O economista Mário Lima ressalta que a liderança de Chico foi forjada na luta pela terra. O envolvimento com a ecologia surgiu mais adiante, nos anos 80. Sua proposta, de "União dos Povos da Floresta", ganhou repercussão internacional. A idéia era reunir os interesses dos seringueiros e dos índios em defesa da floresta amazônica.
Defesa da ecologia
Para Mary, Chico conseguiu sintetizar a história do passado e do futuro. Neto de um nordestino que chegou ao Acre para trabalhar no seringal, ele foi alfabetizado e, com isso, tornou-se capaz de fazer a mudança na forma de trabalhar e viver da terra. Em 1987, a ONU visitou Xapuri e comprovou a devastação das florestas e a expulsão dos seringueiros financiadas por corporações internacionais. Logo depois, Chico recebeu da própria ONU o prêmio Global 500, oferecido a pessoas que se destacam em defesa da ecologia. Em 22 de dezembro de 1988, o líder foi assassinado numa emboscada. Uma onda de violência havia atingido o Acre. Em 1989, a Anistia Internacional divulgou relatório que mostrava que 90 pessoas foram assassinadas no estado desde novembro de 1988.

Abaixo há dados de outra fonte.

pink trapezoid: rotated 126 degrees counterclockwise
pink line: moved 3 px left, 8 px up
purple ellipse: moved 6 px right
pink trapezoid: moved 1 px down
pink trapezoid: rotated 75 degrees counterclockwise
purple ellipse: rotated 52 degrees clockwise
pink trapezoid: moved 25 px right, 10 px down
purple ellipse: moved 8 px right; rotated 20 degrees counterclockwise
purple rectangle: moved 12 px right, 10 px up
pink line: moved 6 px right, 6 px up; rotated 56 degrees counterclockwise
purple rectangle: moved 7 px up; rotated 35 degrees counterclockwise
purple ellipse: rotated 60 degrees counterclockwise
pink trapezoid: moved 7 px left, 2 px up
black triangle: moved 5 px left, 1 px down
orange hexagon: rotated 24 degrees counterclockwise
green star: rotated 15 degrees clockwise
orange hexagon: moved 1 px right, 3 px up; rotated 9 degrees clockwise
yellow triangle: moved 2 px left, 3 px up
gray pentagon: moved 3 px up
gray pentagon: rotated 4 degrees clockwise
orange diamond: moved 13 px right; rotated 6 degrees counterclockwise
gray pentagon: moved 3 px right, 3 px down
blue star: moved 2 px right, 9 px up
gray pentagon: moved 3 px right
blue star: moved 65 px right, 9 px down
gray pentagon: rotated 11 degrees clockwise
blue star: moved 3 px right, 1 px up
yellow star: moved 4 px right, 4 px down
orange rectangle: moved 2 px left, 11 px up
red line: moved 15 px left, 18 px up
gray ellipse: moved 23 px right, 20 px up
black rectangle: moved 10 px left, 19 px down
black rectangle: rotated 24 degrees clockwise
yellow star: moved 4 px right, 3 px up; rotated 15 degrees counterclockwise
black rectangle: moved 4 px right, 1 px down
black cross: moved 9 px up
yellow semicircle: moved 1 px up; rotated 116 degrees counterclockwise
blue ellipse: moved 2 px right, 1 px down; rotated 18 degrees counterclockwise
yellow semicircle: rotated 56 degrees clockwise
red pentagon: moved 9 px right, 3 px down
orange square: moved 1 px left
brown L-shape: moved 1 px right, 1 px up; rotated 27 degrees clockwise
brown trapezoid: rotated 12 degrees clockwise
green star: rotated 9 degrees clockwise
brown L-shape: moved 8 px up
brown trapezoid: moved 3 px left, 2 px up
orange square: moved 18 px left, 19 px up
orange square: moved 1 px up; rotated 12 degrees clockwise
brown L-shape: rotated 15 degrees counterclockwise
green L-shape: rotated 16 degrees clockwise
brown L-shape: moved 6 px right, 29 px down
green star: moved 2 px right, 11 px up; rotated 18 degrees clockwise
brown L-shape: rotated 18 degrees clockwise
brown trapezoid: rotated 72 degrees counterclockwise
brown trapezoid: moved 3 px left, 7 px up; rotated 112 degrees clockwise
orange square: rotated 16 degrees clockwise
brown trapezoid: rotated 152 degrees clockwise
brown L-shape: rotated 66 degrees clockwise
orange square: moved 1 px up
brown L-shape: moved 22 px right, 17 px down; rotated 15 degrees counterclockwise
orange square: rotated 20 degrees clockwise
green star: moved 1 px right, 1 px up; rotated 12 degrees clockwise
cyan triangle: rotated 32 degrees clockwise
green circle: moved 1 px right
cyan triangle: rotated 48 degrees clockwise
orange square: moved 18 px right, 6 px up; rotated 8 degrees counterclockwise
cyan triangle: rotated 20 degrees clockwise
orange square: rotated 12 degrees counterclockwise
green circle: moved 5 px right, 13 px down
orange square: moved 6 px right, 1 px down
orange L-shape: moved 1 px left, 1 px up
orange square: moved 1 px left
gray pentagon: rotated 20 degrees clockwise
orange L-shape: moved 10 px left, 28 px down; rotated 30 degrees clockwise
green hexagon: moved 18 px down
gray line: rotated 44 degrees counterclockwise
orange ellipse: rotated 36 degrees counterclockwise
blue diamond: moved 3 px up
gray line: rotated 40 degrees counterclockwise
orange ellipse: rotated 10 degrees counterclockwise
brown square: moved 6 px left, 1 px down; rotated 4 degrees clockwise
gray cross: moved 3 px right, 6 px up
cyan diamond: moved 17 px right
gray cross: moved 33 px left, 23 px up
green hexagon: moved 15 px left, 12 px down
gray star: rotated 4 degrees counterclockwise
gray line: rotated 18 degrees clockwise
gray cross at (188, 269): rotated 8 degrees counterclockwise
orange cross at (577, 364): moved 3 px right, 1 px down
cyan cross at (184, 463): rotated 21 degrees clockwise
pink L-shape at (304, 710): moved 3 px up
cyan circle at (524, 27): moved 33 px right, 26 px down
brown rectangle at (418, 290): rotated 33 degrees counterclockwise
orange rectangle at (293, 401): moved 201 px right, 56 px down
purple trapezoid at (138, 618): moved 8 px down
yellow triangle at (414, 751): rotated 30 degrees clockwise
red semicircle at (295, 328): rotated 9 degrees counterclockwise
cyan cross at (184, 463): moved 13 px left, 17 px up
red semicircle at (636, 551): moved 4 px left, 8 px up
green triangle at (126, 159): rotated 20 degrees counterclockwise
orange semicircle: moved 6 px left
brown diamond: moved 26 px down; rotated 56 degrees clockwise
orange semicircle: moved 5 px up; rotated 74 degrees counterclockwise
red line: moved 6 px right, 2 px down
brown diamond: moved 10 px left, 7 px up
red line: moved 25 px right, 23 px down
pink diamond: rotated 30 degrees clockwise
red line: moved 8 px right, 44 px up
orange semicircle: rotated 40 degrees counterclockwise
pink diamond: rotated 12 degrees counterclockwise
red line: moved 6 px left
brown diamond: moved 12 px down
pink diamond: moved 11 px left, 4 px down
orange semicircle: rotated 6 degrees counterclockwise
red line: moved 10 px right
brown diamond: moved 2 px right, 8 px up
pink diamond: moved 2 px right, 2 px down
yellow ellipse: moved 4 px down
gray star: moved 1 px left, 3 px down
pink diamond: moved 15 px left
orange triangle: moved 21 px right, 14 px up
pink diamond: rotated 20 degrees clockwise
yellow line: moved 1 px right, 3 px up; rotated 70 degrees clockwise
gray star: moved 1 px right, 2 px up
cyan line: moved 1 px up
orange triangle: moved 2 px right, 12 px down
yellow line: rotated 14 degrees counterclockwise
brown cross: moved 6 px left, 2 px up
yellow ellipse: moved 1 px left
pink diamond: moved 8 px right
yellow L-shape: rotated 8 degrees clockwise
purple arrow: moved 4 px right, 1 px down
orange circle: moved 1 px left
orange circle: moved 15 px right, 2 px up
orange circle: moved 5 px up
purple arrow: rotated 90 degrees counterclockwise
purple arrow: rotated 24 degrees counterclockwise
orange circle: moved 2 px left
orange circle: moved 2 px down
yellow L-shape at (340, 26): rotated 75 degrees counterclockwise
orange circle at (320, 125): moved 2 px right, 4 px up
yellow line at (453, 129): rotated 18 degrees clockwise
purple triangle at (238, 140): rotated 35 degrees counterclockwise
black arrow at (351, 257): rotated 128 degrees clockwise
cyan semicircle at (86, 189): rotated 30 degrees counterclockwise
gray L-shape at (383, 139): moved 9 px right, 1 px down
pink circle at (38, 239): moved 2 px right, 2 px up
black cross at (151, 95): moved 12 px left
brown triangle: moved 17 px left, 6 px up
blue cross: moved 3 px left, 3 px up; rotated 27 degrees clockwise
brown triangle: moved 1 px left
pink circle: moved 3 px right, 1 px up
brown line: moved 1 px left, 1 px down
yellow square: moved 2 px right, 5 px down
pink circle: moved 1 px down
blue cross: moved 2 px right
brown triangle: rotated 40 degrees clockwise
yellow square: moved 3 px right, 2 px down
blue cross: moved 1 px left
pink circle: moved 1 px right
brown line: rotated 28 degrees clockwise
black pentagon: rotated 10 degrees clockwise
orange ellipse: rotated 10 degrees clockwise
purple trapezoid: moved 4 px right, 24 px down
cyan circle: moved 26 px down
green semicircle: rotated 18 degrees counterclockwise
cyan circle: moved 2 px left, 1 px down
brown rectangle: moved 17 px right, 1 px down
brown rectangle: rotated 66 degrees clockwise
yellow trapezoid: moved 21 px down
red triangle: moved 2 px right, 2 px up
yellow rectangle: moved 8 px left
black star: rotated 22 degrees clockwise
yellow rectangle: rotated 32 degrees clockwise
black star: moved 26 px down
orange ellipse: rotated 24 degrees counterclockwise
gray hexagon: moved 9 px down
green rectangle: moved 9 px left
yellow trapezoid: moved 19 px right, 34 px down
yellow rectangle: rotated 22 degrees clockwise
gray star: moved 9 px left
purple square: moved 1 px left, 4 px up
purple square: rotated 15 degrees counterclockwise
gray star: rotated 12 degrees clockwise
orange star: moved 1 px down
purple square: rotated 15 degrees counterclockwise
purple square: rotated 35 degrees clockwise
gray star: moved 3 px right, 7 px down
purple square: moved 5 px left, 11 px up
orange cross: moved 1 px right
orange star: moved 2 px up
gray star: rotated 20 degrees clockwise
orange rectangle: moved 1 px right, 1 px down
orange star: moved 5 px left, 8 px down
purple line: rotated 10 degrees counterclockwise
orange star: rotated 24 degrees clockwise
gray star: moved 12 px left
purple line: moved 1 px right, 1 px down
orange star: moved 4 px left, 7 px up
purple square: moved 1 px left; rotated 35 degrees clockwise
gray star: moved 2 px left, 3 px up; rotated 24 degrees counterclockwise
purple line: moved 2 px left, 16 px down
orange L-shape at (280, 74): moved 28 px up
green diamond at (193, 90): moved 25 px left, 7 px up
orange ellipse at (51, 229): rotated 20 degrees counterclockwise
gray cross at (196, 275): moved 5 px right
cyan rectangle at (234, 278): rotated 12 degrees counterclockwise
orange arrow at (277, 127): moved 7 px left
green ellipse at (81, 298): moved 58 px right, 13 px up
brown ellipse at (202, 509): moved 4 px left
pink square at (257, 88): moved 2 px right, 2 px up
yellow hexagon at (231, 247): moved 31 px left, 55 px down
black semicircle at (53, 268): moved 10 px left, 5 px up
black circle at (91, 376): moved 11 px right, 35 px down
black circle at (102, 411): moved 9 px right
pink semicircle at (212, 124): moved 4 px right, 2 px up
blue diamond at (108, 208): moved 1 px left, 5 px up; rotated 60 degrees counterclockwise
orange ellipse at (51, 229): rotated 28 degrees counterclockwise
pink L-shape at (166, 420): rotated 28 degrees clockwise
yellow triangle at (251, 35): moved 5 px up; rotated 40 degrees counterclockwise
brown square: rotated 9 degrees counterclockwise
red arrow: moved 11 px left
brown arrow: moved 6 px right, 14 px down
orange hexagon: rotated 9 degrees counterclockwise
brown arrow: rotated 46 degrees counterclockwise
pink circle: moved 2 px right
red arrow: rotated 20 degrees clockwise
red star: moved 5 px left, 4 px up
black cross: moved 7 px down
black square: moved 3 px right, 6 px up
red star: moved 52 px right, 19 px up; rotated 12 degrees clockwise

Hoje, o mundo cobra do Brasil ações para evitar o desmatamento. A idéia de "florestania", continuação do pensamento de Chico Mendes, ganha força. Segundo o jornalista acreano Antonio Alves, que cunhou o termo, florestania é uma espécie de campo conceitual que envolve o sentimento de pertencer à floresta. "Esse sentimento pode orientar nossas escolhas políticas, sociais, econômicas, ambientais, culturais. Nossas decisões serão mais que coletivas, pois incluirão não apenas os interesses da sociedade, mas de todos os outros seres."